Now, one may think that a research statement is the proper site of conveying the distinctness of one's research agenda/project or contribution. Fair enough. But (i) not all application processes demand a separate research statement. And (ii) what I have said about cover letters is also true of a research statement. I can't tell you how many of the presentations of people's research are nearly indistinguishable from each other, stringing together key buzz words about a field (even characterizing the field in homogeneous ways) without saying anything about what's so special about their contribution.
In the comments section, a reader Chris Brooke also helpfully writes:
When my wife wrote a brief guide to writing a good cover letter in 2014, she had a similar thought:
*** For research, talk about what you’ve done, what you are going to do next, and, crucially, why it is all both interesting and important.
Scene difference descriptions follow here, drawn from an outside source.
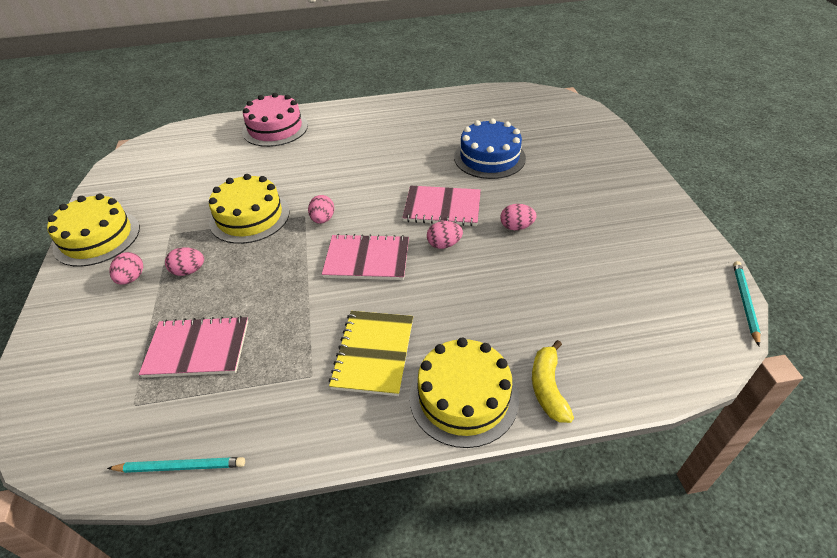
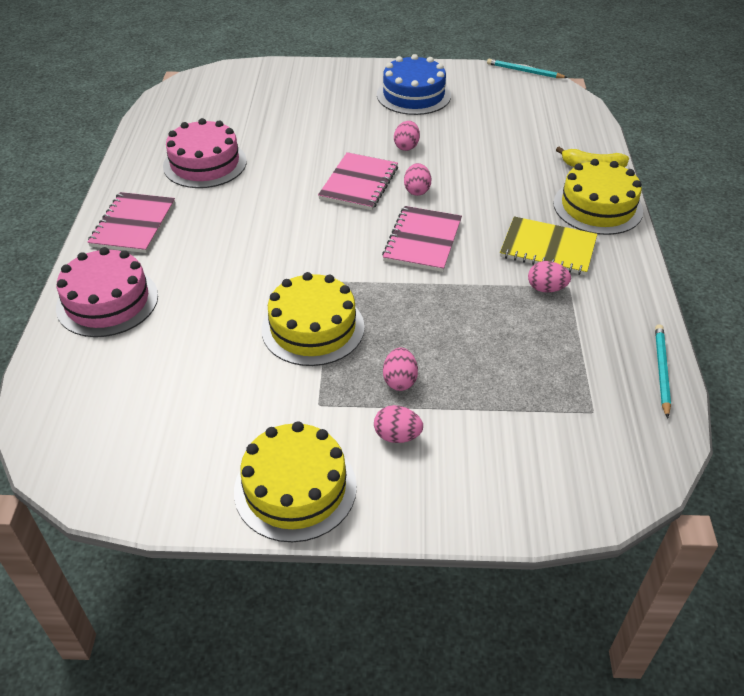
camera: 80 degrees left, 0 degrees up
pink notebook [139,316,248,378] -> pink notebook moved to [87,192,175,253]
pink egg [308,195,334,224] -> pink egg moved to [528,261,571,292]
blue cake [454,118,526,179] -> blue cake moved to [377,54,451,115]
none -> pink cake [163,118,247,188]

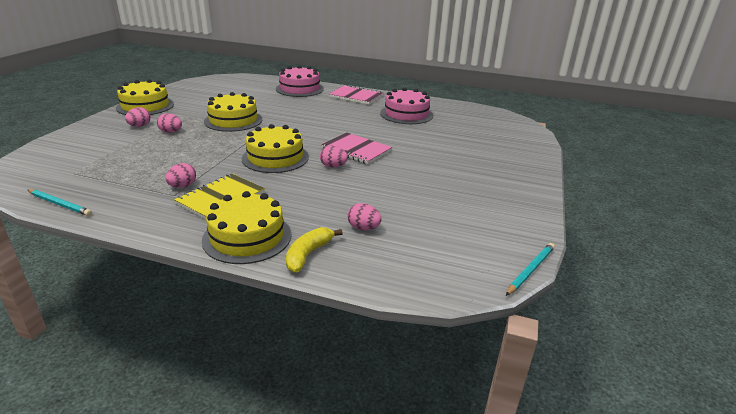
camera: 105 degrees right, 15 degrees down
blue cake [377,54,451,115] -> none
pink notebook [382,206,462,272] -> yellow cake [242,124,309,173]
pink egg [394,121,420,151] -> pink egg moved to [348,203,382,230]

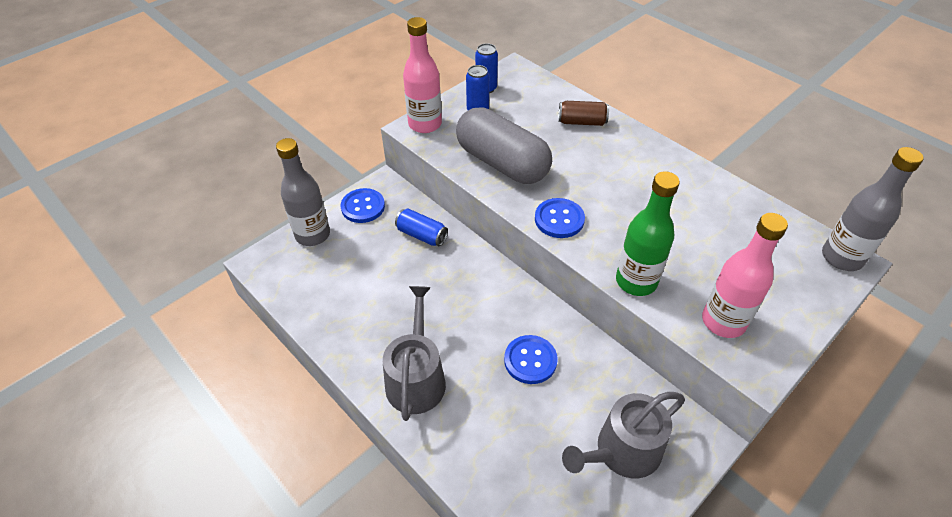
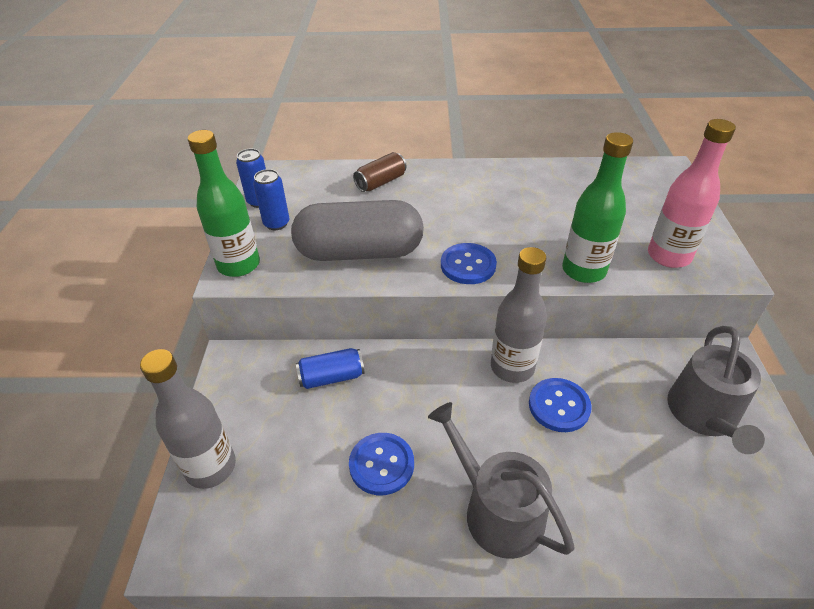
camera: 45 degrees left, 5 degrees down
blue button [341,188,385,223] -> blue button moved to [349,433,414,495]
pink bottle [403,17,442,133] -> green bottle [188,130,260,277]
grey bottle [822,147,924,271] -> grey bottle moved to [491,247,547,383]

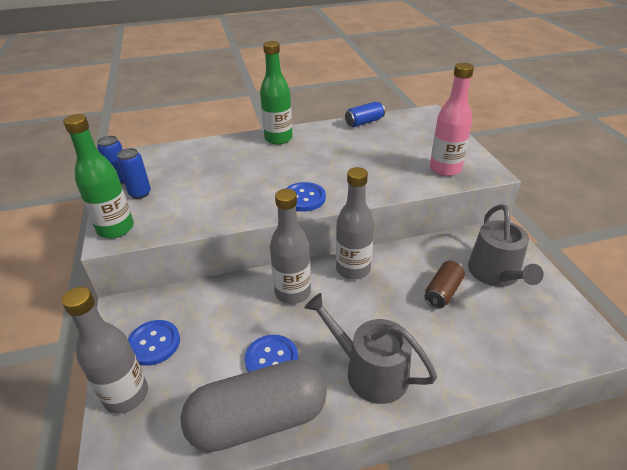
camera: 15 degrees left, 5 degrees down
grey capsule [291,200,424,261] -> grey capsule moved to [180,360,327,452]
blue can [296,348,365,389] -> blue can moved to [345,101,385,127]
brown can [353,152,406,192] -> brown can moved to [424,260,465,309]
blue button [529,378,592,432] -> blue button moved to [128,320,180,366]
green bottle [562,132,633,283] -> green bottle moved to [260,41,293,145]
none -> grey bottle [270,189,311,304]

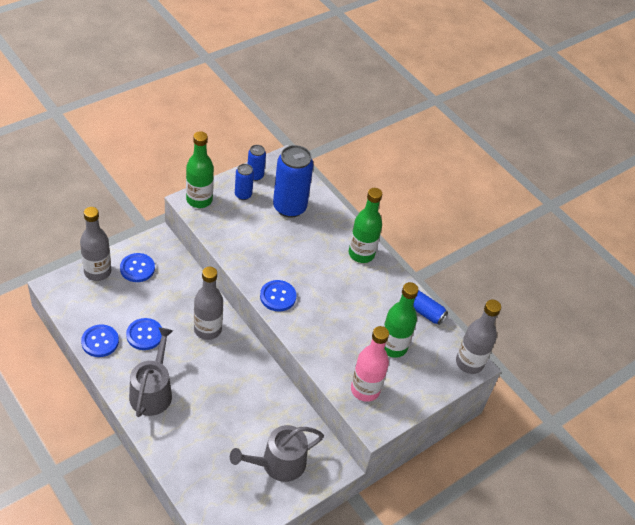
camera: 60 degrees right, 10 degrees up
grey capsule [180,360,327,452] -> blue button [81,324,119,357]
grey bottle [336,167,374,280] -> grey bottle moved to [456,300,501,374]
brown can [424,260,465,309] -> none
none -> blue can [273,145,313,218]
none -> green bottle [384,282,419,358]

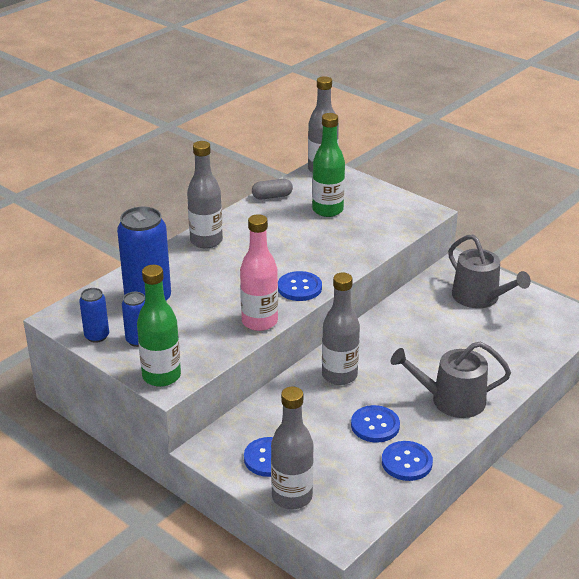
camera: 95 degrees left, 15 degrees down
green bottle [349,188,382,263] -> grey bottle [187,141,223,249]
pink bottle [351,326,389,402] -> pink bottle moved to [240,214,278,331]
blue can [413,290,448,325] -> grey capsule [252,179,293,199]

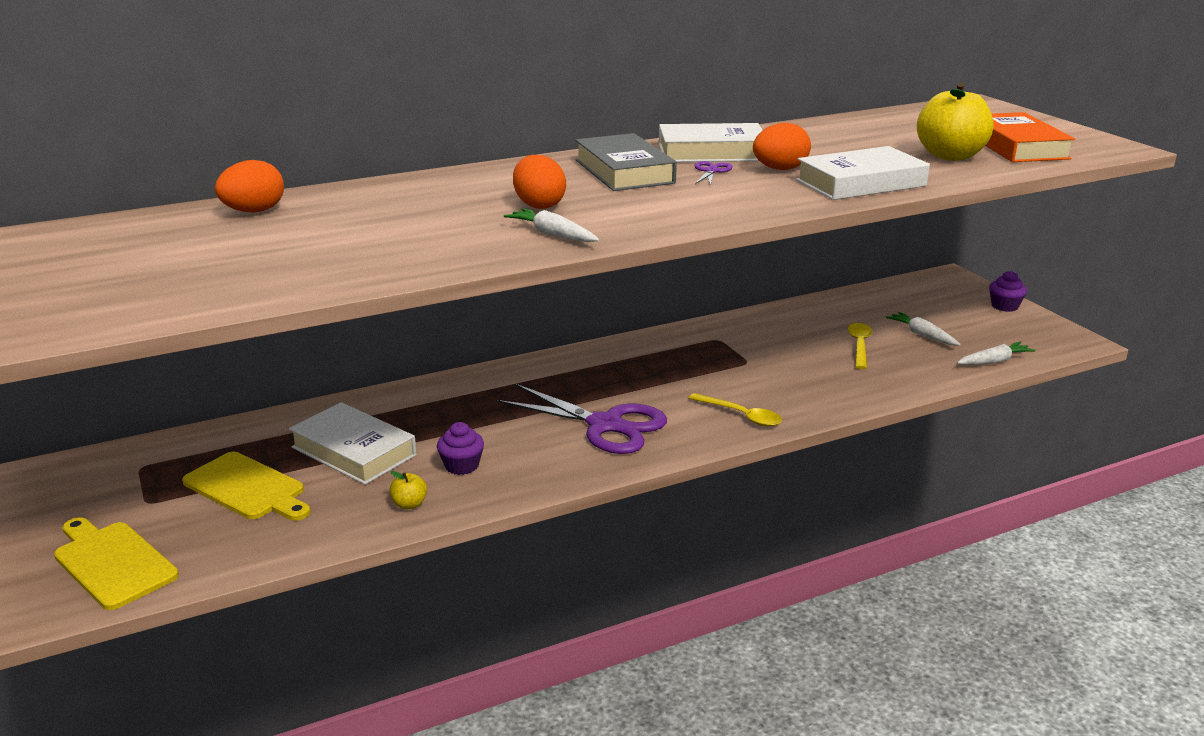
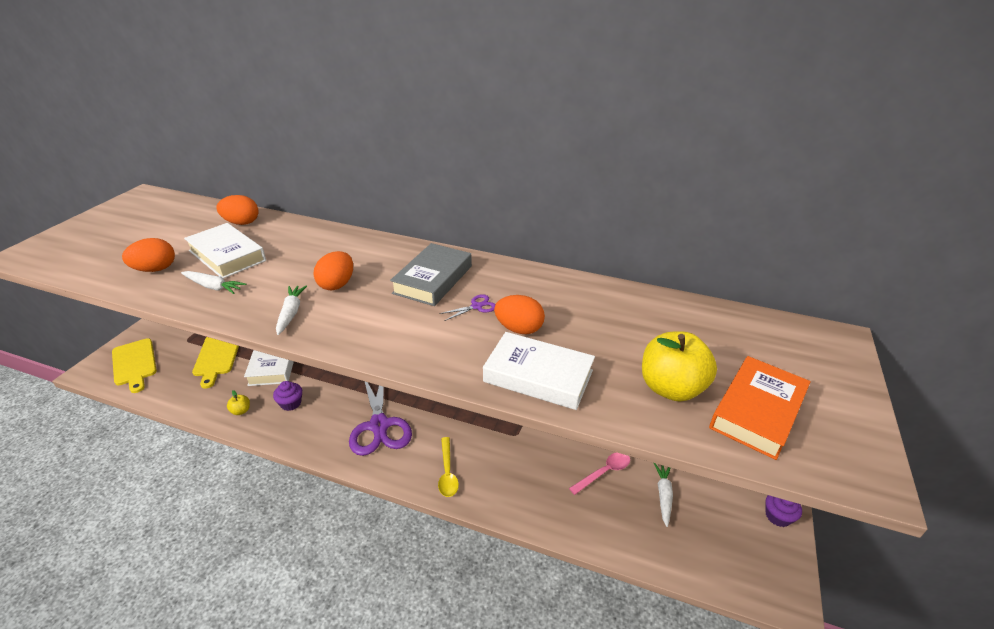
camera: 45 degrees right, 10 degrees up
yellow cutting board [54,517,179,610] -> yellow cutting board turned 150 degrees clockwise [112,338,157,393]
white book [659,123,763,162] -> white book moved to [184,223,266,279]
yellow spoon [848,323,872,369] -> pink spoon [569,452,630,495]
white carrot [957,342,1035,365] -> white carrot moved to [181,271,246,294]
none -> orange egg [122,238,175,272]

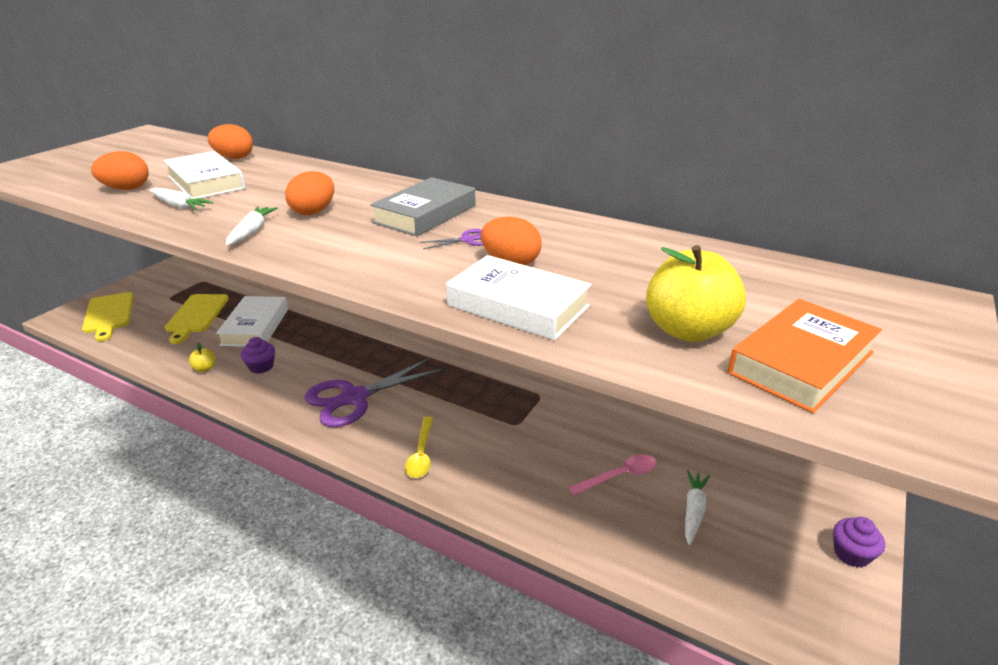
camera: 10 degrees right, 5 degrees down
purple scissors [349,382,412,456] -> purple scissors turned 60 degrees clockwise [305,358,444,427]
Keep the ‘so what?’ question absolutely central: why does your research matter? How is it going to change the way that other people think about, research and teach...
Having served on hiring committees as well, these points seem to me exactly right. The real tricks, though, are (A) making the novelty of your research come across clearly and succinctly to non-specialists, while also (B) not coming off cloying or arrogant. These are difficult things to do, and many cover letters run afoul of one or the other (viz. either being too impenetrable for a non-specialist, or coming off as hyperbolic). As I explained here, the best way to present one's research--both in a cover-letter and in a research statement--is not to go into excruciating detail or wax poetic about how "groundbreaking" your research is, but instead simply describe in the simplest, most down-to-earth, descriptive/neutral terms precisely what your project is, what is original about it, and where you intend to take it in the future (something hiring committees also care about, as it is important to show that your research program has "legs", or long-term potential for development).
Anyway, I encourage readers to read Schliesser's post. I think it's very helpful!